§ DOCUMENT SEGMENT
The Committee may from time to time confer authority and responsibility on one
or more of its own members and/or one or more officers of the Company to execute
and deliver such instruments. The proper officers of the Company are authorized
and directed to take any and all action necessary or advisable from time to time
to carry out the terms of such instruments.

     14.   Adjustments. Upon the occurrence of any of the following events, an
           -----------
optionee's rights with respect to Options granted to him hereunder shall be
adjusted as hereinafter provided unless otherwise specifically provided in the
written agreement between the optionee and the Company relating to such Options:

           (a)   If the shares of Common Stock shall be subdivided or combined
into a greater or smaller number of shares or if the Company shall issue any
shares of its Common Stock as a stock dividend on its outstanding Common Stock,
the number of shares of Common Stock deliverable upon the exercise of Options
shall be appropriately increased or decreased proportionately, and appropriate
adjustments shall be made in the purchase price per share to reflect such
subdivision, combination or stock dividend.

           (b)   If the Company is to be consolidated with or acquired by
another entity pursuant to an Acquisition, the Committee or the board of
directors of any entity assuming the obligations of the Company hereunder (the
"Successor Board") shall, as to outstanding Options not exercised pursuant to
Section 10, either (i) make appropriate provision for the continuation of such
Options by substituting on an equitable basis for the shares then subject to
such Options the consideration payable with respect to the outstanding shares of
Common Stock in connection with the Acquisition; or (ii) terminate all Options
in exchange for a cash payment equal to the excess of the fair market value of
the shares subject to such Options over the exercise price thereof.

                                       8
<PAGE>

           (c)   In the event of a recapitalization or reorganization of the
Company (other than a transaction described in Section 14(b) above) pursuant to
which securities of the Company or of another corporation are issued with
respect to the outstanding shares of Common Stock, an optionee upon exercising
Options shall be entitled to receive for the purchase price paid upon such
exercise the securities he would have received if he had exercised his Options
prior to such recapitalization or reorganization.

           (d)   Notwithstanding the foregoing, any adjustments made pursuant to
Section 14(a), (b) or (c) with respect to ISOs shall be made only after the
Committee, after consulting with counsel for the Company, determines whether
such adjustments would constitute a "modification" of such ISOs (as that term is
defined in Section 424(h) of the Code) or would cause any adverse tax
consequences for the holders of such ISOs. If the Committee determines that such
adjustments made with respect to ISOs would constitute a modification of such
ISOs it may refrain from making such adjustments.

           (e)   Except as expressly provided herein, no issuance by the
Company of shares of Common Stock of any class or securities convertible into
shares of Common Stock of any class shall affect, and no adjustment by reason
thereof shall be made with respect to, the number or price of shares subject to
Options. No adjustments shall be made for dividends or other distributions paid
in cash or in property other than securities of the Company.

           (f)   No fractional shares shall be issued under the Plan and the
optionees shall receive from the Company cash in lieu of such fractional shares.

[Pixel coordinate tracking data]
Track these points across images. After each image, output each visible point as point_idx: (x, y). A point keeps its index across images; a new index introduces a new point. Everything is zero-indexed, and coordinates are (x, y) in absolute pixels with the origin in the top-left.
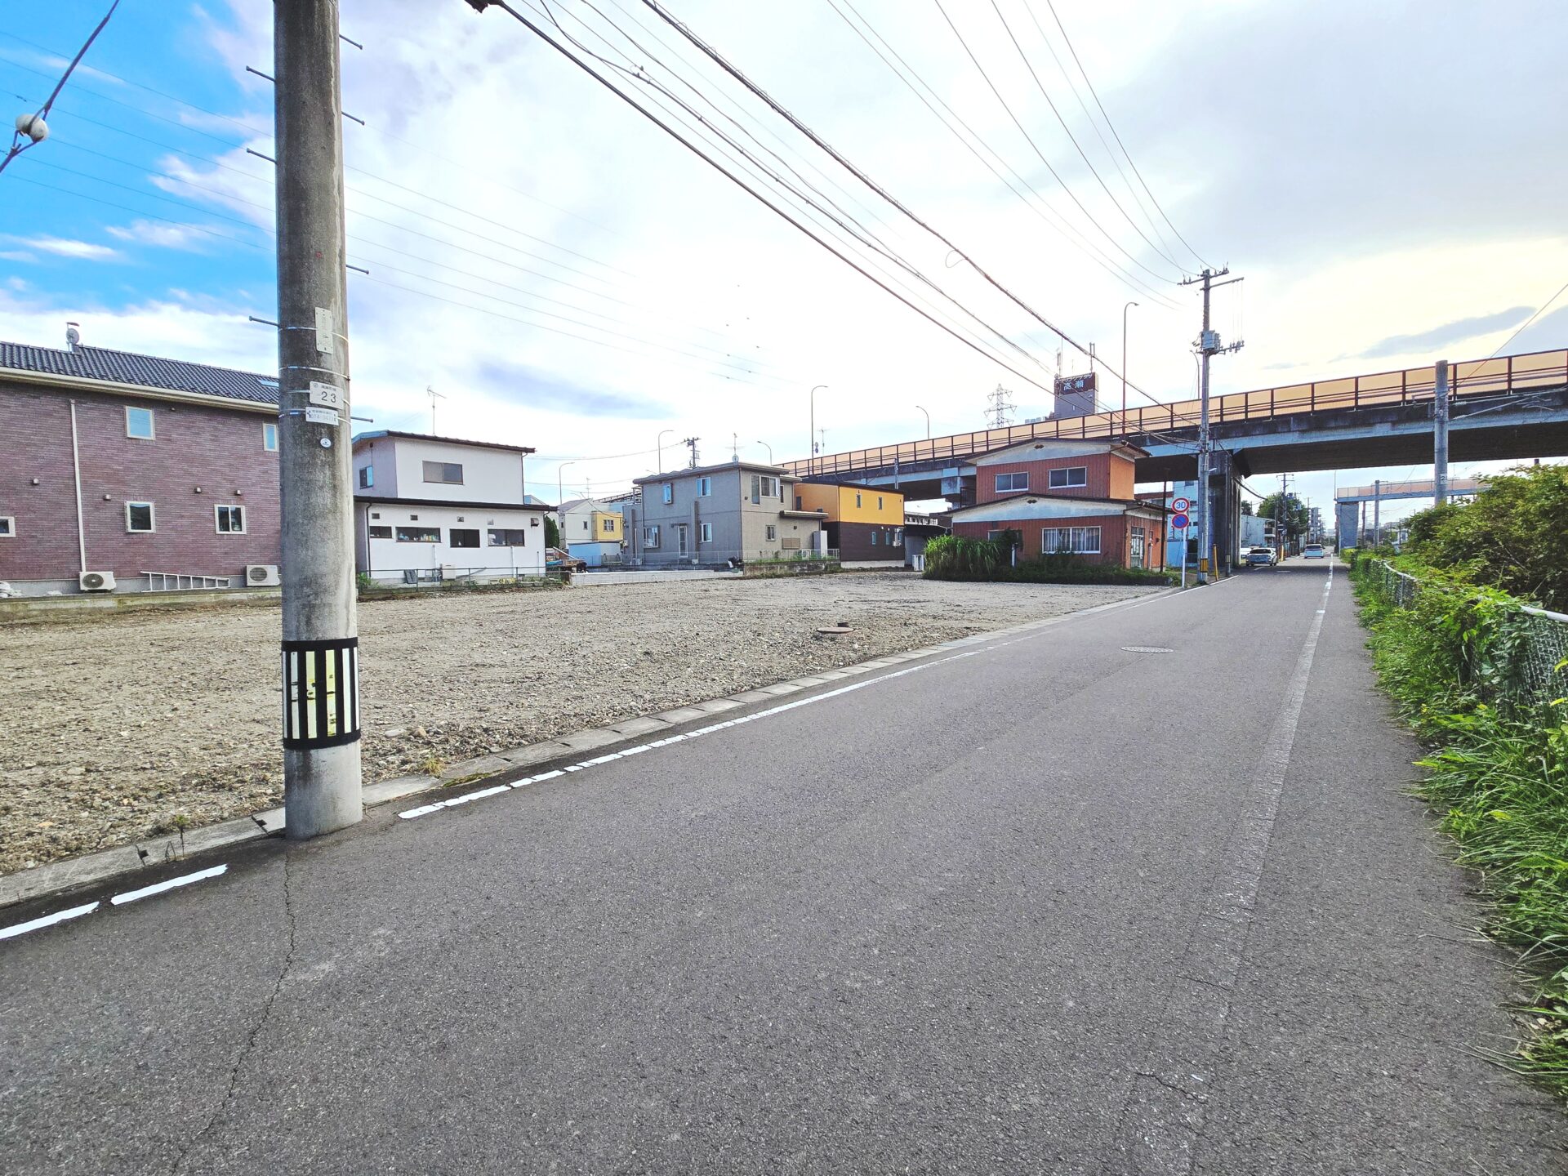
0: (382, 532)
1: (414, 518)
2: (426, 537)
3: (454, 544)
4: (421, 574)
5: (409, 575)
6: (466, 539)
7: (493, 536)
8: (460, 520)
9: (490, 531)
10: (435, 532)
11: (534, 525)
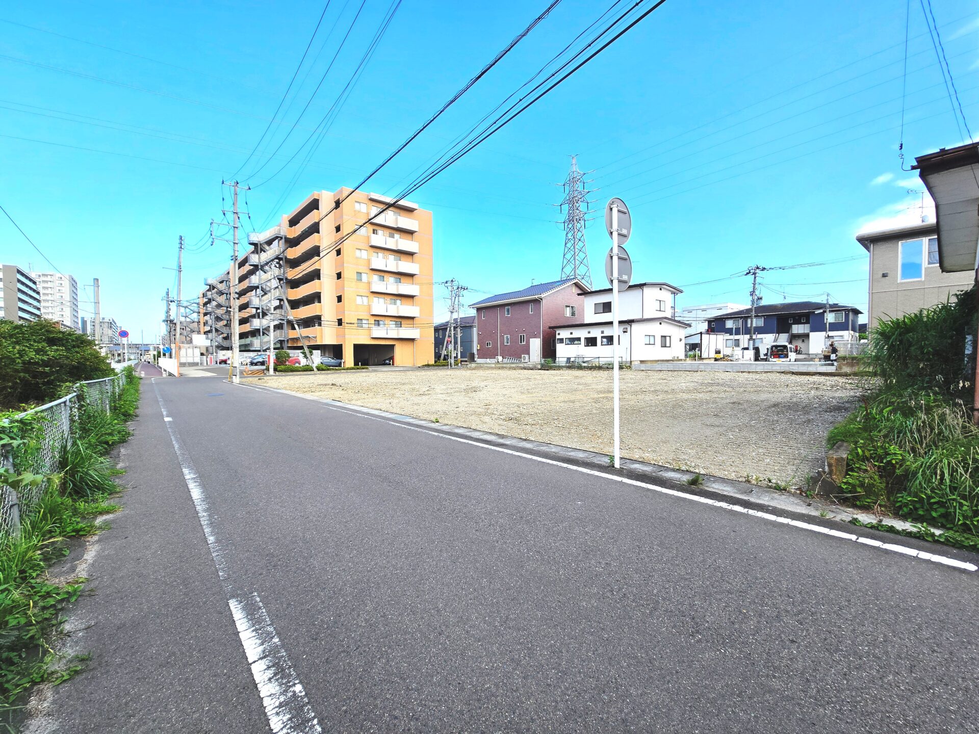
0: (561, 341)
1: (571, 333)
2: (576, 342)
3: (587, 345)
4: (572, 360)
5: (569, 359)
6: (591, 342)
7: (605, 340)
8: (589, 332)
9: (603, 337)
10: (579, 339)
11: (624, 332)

§ ASSIGNED TASK 1
Answer these questions from the stock option plan excerpt:
(a) What name is given to the board of directors of an entity assuming the obligations of the Company?
(b) In which section of the Code is the term "modification" defined?
(c) What do optionees receive in place of fractional shares?
§ ASSIGNED TASK 2
Decide whether each statement agrees with the stock option plan excerpt. Answer yes or no, and quote the deciding words.
(a) The Committee may confer authority only on its own members, not on officers of the Company.
(b) Adjustments are made for dividends paid in cash.
(c) If the Committee determines that adjustments to ISOs would constitute a modification, it may decline to make them.

§ EXERCISE RESULT 1
(a) The "Successor Board."
(b) Section 424(h) of the Code.
(c) Cash from the Company.

§ EXERCISE RESULT 2
(a) No: "one or more of its own members and/or one or more officers of the Company"
(b) No: "No adjustments shall be made for dividends or other distributions paid in cash or in property other than securities of the Company."
(c) Yes: "it may refrain from making such adjustments."